Testo di partenza:
===============

Mancano ormai pochi giorni alle elezioni anticipate del primo di novembre e il presidente islamista Erdogan torna a strumentalizzare la strage di Ankara nel tentativo di convincere gli elettori indecisi a votare per il suo Akp.
Finora la strategia della tensione attuata dal regime – gli attentati di Suruc, Diyarbakir e Ankara per un totale di quasi 200 morti, tutti appartenenti alla sinistra e ai movimenti curdi – la vasta campagna militare scatenata contro la guerriglia del Pkk in patria e in Iraq e l’ondata di arresti contro l’Hdp e l’estrema sinistra turca sembrano aver pagato, ma solo in parte. Infatti gli ultimi sondaggi mostrano una leggera crescita del partito liberista e islamista (Giustizia e Sviluppo) dato al 42-44%, ma non sufficiente a garantirgli quella maggioranza assoluta dei seggi perduta lo scorso 7 giugno. Sul fronte opposto tutti i rilevamenti danno il Partito Democratico dei Popoli sopra la soglia di sbarramento del 10%, intorno al 12. Inoltre ben tre sondaggi mostrano un aumento dei socialdemocratici nazionalisti del Chp e un lieve calo dei nazionalisti di estrema destra dell’Mhp, possibili alleati degli islamisti.

===============

Righe fornite:
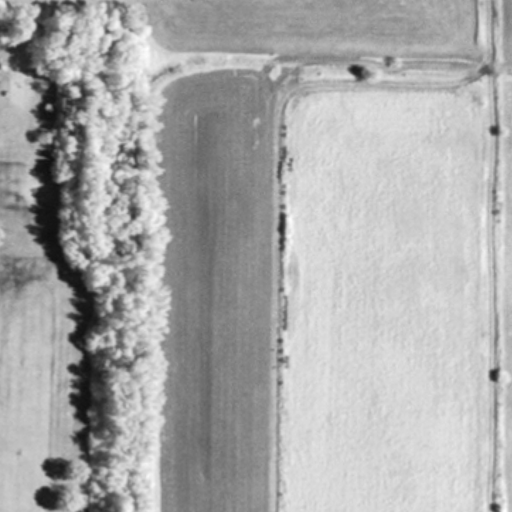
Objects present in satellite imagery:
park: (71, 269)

===============

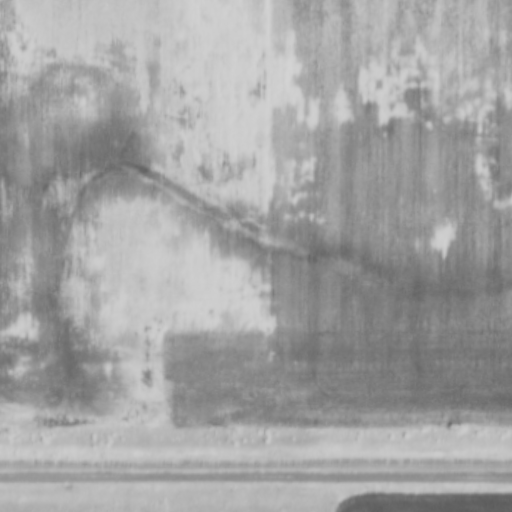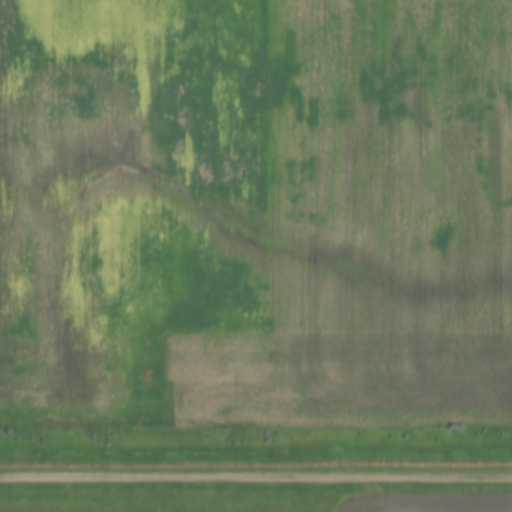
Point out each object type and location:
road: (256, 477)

===============

Compito 1:
Rispondi alle seguenti domande basandoti sul testo sulle elezioni in Turchia.
(a) In quale giorno si terranno le elezioni anticipate?
(b) Quanti morti hanno causato in totale gli attentati di Suruc, Diyarbakir e Ankara?
(c) Intorno a quale percentuale i rilevamenti danno il Partito Democratico dei Popoli?
Compito 2: Scrivi il seguito del testo sulle elezioni in Turchia, partendo subito dopo l'ultima frase riportata.

Risposta 1:
(a) Il primo di novembre.
(b) Quasi 200.
(c) Intorno al 12%.

Risposta 2:
Nel tentativo di sbloccare la situazione, dopo qualche giorno di relativo silenzio Erdogan è intervenuto di nuovo spiegando che i responsabili del doppio attentato di Ankara, che lo scorso 10 ottobre è costato la vita a più di 100 manifestanti, apparterrebbero a quello che il ‘sultano’ ha definito un “collettivo del terrore”. “Dicono che l’abbia fatto l’Isis, o come vogliamo chiamarlo. Ma è un atto di terrorismo del tutto collettivo. Qui ci sono l’Isis, il Pkk, il Mukhabarat (il servizio segreto siriano), il Pyd” (il movimento curdo siriano). Tutti loro hanno pianificato insieme quest’anno” ha detto il presidente turco nel corso di un convegno tentando di far credere all’opinione pubblica spaventata dall’instabilità politica ed economica, oltre che dalle bombe e dai continui scontri con la guerriglia curda, che nemici giurati come la guerriglia del Pkk e del Pyd, il governo siriano e lo Stato Islamico siano tutti allegramente in combutta contro Ankara.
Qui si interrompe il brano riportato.